Xah Lee's Unixism

jmfbahciv at aol.com jmfbahciv at aol.com
Thu Sep 9 09:21:45 EDT 2004


In article <5sjnhc.bb81.ln at via.reistad.priv.no>,
   Morten Reistad <firstname at lastname.pr1v.n0> wrote:
>In article <413f049f$0$6914$61fed72c at news.rcn.com>,  <jmfbahciv at aol.com> 
wrote:
>>In article <p9qdnTnxTYDJR6PcRVn-pw at speakeasy.net>,
>>   rpw3 at rpw3.org (Rob Warnock) wrote:
>>>John Thingstad <john.thingstad at chello.no> wrote:
>>>+---------------
>>>| As you may know XP is not particularly good as a server.
>>>....
>>>| I would go for some Unix implementation (perhaps free-BSD)
>>>| As a workstation XP seems OK.
>>>| I hear a lot of complaints about XP's stability.
>>>| Since I have not administered a XP network, yet, I cant comment on 
that.
>>>| But in my personal experience it is a stable system.
>>>| I frequently let my computer run 24 hrs. a day for more than a month  
>>>| without a need to reboot. So for me it is adequate.
>>>+---------------
>>>
>>>*Only* a month?!?  Here's the uptime for one of my FreeBSD boxes
>>>[an old, slow '486]:
>>>
>>>    %  uptime
>>>     2:44AM  up 630 days, 21:14, 1 user, load averages: 0.06, 0.02, 0.00
>>>    % 
>>>
>>>That's over *20* months!!
>>
>>I bet we can measure the youngster's age by the uptimes he boasts.
>>>
>>>
>>>-Rob
>>>
>>>p.s. I remember the time back in the early 70's (at Emory Univ.) when
>>>we called DEC Field Service to complain that our PDP-10 had an uptime
>>>of over a year. Why were we complaining? Well, that meant that DEC Field
>>>Service had failed to perform scheduled preventive maintenance (which
>>>usually involved at least one power cycle)...  ;-}
>>
>>One?  Had to be two.  FS was supposed to use their service pack
>>as the system disk, not the customers!!!  I believe that was
>>true even in 1970.  The dangers of smushing bits was too great.
>
>But with a PM you had to do a cold start. All the disks had to be 
>spun down, filters changed, and they had to spin for an ungodly long
>time after the filter change before heads could be enabled again. This
>was to bring all the dust that was let loose in the process into the new
>filters before heads went to fly over the platters again.
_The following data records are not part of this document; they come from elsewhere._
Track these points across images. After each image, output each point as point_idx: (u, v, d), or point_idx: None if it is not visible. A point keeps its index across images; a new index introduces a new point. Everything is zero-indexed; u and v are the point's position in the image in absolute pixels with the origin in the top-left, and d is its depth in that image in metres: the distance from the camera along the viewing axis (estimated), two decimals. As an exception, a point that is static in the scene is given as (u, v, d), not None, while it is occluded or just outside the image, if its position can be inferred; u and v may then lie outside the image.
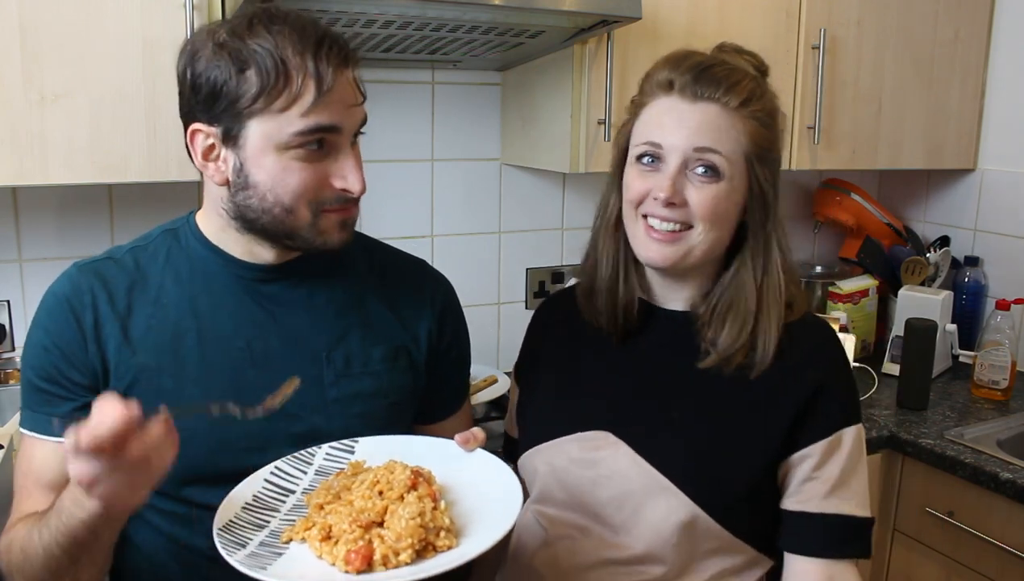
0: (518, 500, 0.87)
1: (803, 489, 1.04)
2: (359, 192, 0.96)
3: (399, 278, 1.14)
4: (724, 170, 1.01)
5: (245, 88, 0.90)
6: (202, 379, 0.99)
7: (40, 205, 1.63)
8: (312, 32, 0.92)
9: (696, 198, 1.02)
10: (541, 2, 1.42)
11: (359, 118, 0.97)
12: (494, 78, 2.01)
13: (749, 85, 1.03)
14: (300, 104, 0.90)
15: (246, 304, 1.02)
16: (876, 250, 2.35)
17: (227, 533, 0.83)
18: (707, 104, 1.02)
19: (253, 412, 0.89)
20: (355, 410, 1.03)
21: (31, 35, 1.26)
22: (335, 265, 1.09)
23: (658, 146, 1.03)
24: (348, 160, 0.95)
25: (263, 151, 0.92)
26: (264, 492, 0.91)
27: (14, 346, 1.63)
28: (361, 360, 1.05)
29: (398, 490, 0.86)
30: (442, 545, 0.81)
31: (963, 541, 1.67)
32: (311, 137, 0.92)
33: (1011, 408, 1.93)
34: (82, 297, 0.99)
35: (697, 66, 1.04)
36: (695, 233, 1.03)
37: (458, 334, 1.18)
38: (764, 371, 1.04)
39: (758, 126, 1.03)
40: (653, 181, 1.03)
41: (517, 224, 2.11)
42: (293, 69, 0.90)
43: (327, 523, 0.83)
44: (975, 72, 2.21)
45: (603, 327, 1.13)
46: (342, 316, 1.06)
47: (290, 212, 0.95)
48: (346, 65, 0.94)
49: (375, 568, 0.79)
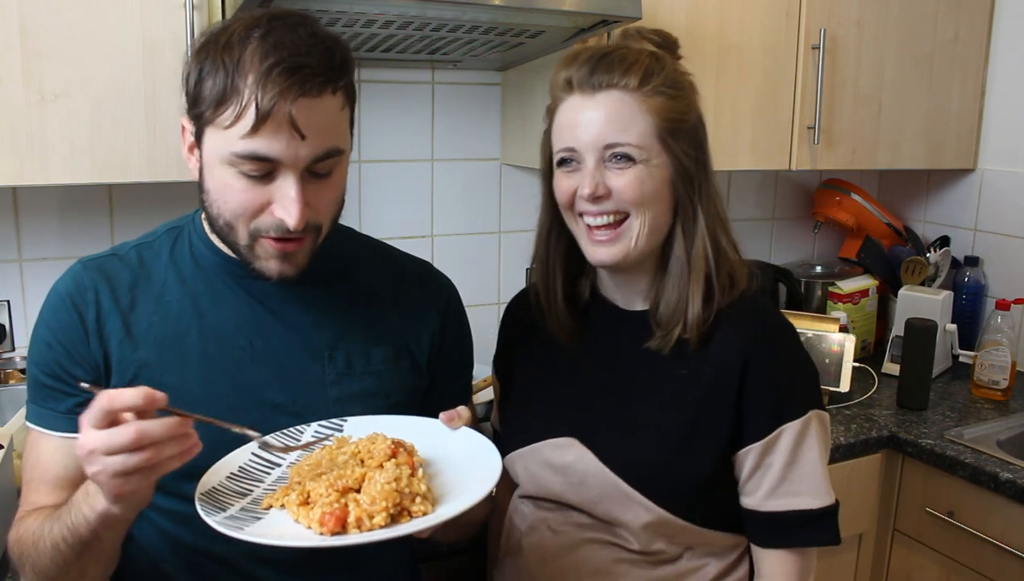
0: (496, 472, 0.88)
1: (749, 488, 1.06)
2: (294, 226, 0.90)
3: (403, 279, 1.14)
4: (637, 156, 1.01)
5: (204, 95, 0.90)
6: (204, 376, 0.99)
7: (40, 205, 1.63)
8: (274, 52, 0.86)
9: (618, 185, 1.02)
10: (541, 2, 1.42)
11: (305, 153, 0.89)
12: (494, 78, 2.01)
13: (645, 62, 1.03)
14: (241, 125, 0.87)
15: (248, 302, 1.02)
16: (876, 250, 2.35)
17: (208, 499, 0.85)
18: (607, 92, 1.02)
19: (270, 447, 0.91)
20: (356, 409, 1.03)
21: (31, 35, 1.26)
22: (338, 265, 1.09)
23: (572, 150, 1.04)
24: (290, 192, 0.89)
25: (213, 161, 0.91)
26: (250, 464, 0.92)
27: (14, 346, 1.63)
28: (363, 360, 1.05)
29: (378, 459, 0.88)
30: (417, 511, 0.83)
31: (963, 541, 1.67)
32: (250, 163, 0.88)
33: (1011, 408, 1.93)
34: (85, 293, 1.00)
35: (591, 58, 1.04)
36: (632, 220, 1.03)
37: (461, 338, 1.18)
38: (710, 358, 1.05)
39: (664, 100, 1.02)
40: (576, 180, 1.04)
41: (517, 224, 2.11)
42: (242, 89, 0.87)
43: (306, 489, 0.84)
44: (975, 72, 2.21)
45: (553, 331, 1.15)
46: (344, 315, 1.06)
47: (231, 228, 0.94)
48: (293, 97, 0.86)
49: (349, 530, 0.80)
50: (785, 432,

That's why there was always two boots; one for FS to bring up thier
service pack to run diags; the other one was when the system was
handed back to the customer.

>
>Also power supplies had to be checked for the dreaded capacitor
>problems. Tape drives also had these. This was industry-wide 
>problems; and news from a few burned UPS'es the last couple of
>months tell me that the capacitor problems are still with us.
>
>It was a real accomplishment when we in 1988 could do a full
>PM (Prime gear) without shutting down the system. All disks were
>mirrored, and all power duplicated, so we shut down half of the
>hardware and did PM on that; and took the other half next week.
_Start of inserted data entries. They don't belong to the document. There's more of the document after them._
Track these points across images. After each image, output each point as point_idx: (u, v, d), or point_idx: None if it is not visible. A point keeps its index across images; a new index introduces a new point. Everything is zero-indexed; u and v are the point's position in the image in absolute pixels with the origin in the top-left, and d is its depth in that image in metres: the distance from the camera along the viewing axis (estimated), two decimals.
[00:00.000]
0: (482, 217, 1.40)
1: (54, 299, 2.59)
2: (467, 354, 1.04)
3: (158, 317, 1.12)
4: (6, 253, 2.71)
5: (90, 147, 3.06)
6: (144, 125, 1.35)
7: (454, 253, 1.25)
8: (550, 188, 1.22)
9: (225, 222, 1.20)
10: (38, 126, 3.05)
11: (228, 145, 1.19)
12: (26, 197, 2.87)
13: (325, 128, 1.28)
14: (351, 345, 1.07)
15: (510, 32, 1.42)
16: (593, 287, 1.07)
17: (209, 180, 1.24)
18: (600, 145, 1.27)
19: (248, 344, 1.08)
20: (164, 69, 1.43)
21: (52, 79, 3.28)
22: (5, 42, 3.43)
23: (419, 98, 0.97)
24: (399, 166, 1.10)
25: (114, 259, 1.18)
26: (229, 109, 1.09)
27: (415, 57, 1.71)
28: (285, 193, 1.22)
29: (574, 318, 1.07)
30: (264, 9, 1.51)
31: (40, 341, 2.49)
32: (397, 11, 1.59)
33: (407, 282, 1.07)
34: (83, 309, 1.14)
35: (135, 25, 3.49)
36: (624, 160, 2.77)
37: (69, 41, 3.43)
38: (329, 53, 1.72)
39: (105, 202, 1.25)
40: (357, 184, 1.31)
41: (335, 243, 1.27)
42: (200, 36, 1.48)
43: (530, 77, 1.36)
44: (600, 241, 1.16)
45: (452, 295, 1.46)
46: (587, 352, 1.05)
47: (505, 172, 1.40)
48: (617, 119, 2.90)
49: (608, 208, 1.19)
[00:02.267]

That's exactly what JMF's and TW's implementation of SMP gave
the customer.  Not only that but a catastrophic hardware failure
no longer brought down the whole system.  What was really amusing
to me is that TW and JMF had no idea what they'ld created.  The
first time I told them that a system would never ever have
to be rebooted, I grew two heads.  OTOH, it was impossible
to convince FS that a PM didn't have to be a system-wide PM.

I don't think we ever got that change permutated throughout the
org. 
>
>SMD filters were used at a quite high rate; even inside well 
>filtered rooms. ISTR 6 months was a pretty long interval between PM's. 

Our FS liked to have PMs done weekly and then a major PM done monthly.
I never had time to learn exactly what the procedures were.  They
were documented and laid out but I don't know what happened to
that info.

/BAH

Subtract a hundred and four for e-mail.